[Dataset entries]
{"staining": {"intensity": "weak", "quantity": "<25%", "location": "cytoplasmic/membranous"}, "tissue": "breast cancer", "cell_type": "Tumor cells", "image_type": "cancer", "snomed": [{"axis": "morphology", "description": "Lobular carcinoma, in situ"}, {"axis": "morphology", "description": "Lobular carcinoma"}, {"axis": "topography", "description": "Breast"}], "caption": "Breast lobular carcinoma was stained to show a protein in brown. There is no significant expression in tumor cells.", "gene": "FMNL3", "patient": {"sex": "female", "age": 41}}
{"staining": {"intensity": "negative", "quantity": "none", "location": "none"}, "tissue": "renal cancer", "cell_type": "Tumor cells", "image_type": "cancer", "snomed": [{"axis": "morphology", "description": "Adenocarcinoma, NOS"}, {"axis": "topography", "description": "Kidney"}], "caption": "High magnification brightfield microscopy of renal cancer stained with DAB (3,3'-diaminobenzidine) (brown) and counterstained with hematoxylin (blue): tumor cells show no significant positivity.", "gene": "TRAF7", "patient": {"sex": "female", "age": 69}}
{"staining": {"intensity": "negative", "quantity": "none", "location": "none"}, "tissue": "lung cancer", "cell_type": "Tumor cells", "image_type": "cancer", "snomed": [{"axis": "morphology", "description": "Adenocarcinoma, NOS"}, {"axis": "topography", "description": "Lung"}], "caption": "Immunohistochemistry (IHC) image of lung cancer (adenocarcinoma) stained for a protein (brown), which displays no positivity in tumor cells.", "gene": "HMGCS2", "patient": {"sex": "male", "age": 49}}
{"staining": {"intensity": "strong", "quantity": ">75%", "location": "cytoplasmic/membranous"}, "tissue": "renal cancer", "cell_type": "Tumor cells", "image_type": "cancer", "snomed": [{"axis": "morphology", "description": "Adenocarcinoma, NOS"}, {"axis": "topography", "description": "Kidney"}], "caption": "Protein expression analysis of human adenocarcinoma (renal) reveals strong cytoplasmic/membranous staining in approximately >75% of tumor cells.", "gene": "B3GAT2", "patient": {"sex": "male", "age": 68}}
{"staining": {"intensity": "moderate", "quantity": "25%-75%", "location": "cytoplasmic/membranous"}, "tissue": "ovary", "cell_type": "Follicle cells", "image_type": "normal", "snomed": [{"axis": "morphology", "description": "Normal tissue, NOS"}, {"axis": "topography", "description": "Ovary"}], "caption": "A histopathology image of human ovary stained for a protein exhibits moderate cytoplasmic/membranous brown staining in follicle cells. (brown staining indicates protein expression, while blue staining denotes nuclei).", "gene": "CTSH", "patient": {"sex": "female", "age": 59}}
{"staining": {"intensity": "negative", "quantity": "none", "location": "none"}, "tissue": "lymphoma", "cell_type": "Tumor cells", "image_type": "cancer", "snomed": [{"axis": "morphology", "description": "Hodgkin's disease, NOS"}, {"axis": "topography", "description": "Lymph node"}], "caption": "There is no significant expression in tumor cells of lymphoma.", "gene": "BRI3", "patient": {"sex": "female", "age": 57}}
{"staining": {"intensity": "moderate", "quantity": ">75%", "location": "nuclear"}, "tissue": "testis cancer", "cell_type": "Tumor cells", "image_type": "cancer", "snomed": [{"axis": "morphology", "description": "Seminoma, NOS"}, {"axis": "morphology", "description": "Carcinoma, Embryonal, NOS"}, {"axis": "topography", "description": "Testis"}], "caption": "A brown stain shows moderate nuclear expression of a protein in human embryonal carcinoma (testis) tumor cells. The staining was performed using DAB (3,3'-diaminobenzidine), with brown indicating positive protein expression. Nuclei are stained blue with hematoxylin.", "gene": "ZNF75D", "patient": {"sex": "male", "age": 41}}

→ **TASK TO CARRY OUT**
All of the data above is to be given again, word for word.

→ **YOUR RESPONSE**
{"staining": {"intensity": "weak", "quantity": "<25%", "location": "cytoplasmic/membranous"}, "tissue": "breast cancer", "cell_type": "Tumor cells", "image_type": "cancer", "snomed": [{"axis": "morphology", "description": "Lobular carcinoma, in situ"}, {"axis": "morphology", "description": "Lobular carcinoma"}, {"axis": "topography", "description": "Breast"}], "caption": "Breast lobular carcinoma was stained to show a protein in brown. There is no significant expression in tumor cells.", "gene": "FMNL3", "patient": {"sex": "female", "age": 41}}
{"staining": {"intensity": "negative", "quantity": "none", "location": "none"}, "tissue": "renal cancer", "cell_type": "Tumor cells", "image_type": "cancer", "snomed": [{"axis": "morphology", "description": "Adenocarcinoma, NOS"}, {"axis": "topography", "description": "Kidney"}], "caption": "High magnification brightfield microscopy of renal cancer stained with DAB (3,3'-diaminobenzidine) (brown) and counterstained with hematoxylin (blue): tumor cells show no significant positivity.", "gene": "TRAF7", "patient": {"sex": "female", "age": 69}}
{"staining": {"intensity": "negative", "quantity": "none", "location": "none"}, "tissue": "lung cancer", "cell_type": "Tumor cells", "image_type": "cancer", "snomed": [{"axis": "morphology", "description": "Adenocarcinoma, NOS"}, {"axis": "topography", "description": "Lung"}], "caption": "Immunohistochemistry (IHC) image of lung cancer (adenocarcinoma) stained for a protein (brown), which displays no positivity in tumor cells.", "gene": "HMGCS2", "patient": {"sex": "male", "age": 49}}
{"staining": {"intensity": "strong", "quantity": ">75%", "location": "cytoplasmic/membranous"}, "tissue": "renal cancer", "cell_type": "Tumor cells", "image_type": "cancer", "snomed": [{"axis": "morphology", "description": "Adenocarcinoma, NOS"}, {"axis": "topography", "description": "Kidney"}], "caption": "Protein expression analysis of human adenocarcinoma (renal) reveals strong cytoplasmic/membranous staining in approximately >75% of tumor cells.", "gene": "B3GAT2", "patient": {"sex": "male", "age": 68}}
{"staining": {"intensity": "moderate", "quantity": "25%-75%", "location": "cytoplasmic/membranous"}, "tissue": "ovary", "cell_type": "Follicle cells", "image_type": "normal", "snomed": [{"axis": "morphology", "description": "Normal tissue, NOS"}, {"axis": "topography", "description": "Ovary"}], "caption": "A histopathology image of human ovary stained for a protein exhibits moderate cytoplasmic/membranous brown staining in follicle cells. (brown staining indicates protein expression, while blue staining denotes nuclei).", "gene": "CTSH", "patient": {"sex": "female", "age": 59}}
{"staining": {"intensity": "negative", "quantity": "none", "location": "none"}, "tissue": "lymphoma", "cell_type": "Tumor cells", "image_type": "cancer", "snomed": [{"axis": "morphology", "description": "Hodgkin's disease, NOS"}, {"axis": "topography", "description": "Lymph node"}], "caption": "There is no significant expression in tumor cells of lymphoma.", "gene": "BRI3", "patient": {"sex": "female", "age": 57}}
{"staining": {"intensity": "moderate", "quantity": ">75%", "location": "nuclear"}, "tissue": "testis cancer", "cell_type": "Tumor cells", "image_type": "cancer", "snomed": [{"axis": "morphology", "description": "Seminoma, NOS"}, {"axis": "morphology", "description": "Carcinoma, Embryonal, NOS"}, {"axis": "topography", "description": "Testis"}], "caption": "A brown stain shows moderate nuclear expression of a protein in human embryonal carcinoma (testis) tumor cells. The staining was performed using DAB (3,3'-diaminobenzidine), with brown indicating positive protein expression. Nuclei are stained blue with hematoxylin.", "gene": "ZNF75D", "patient": {"sex": "male", "age": 41}}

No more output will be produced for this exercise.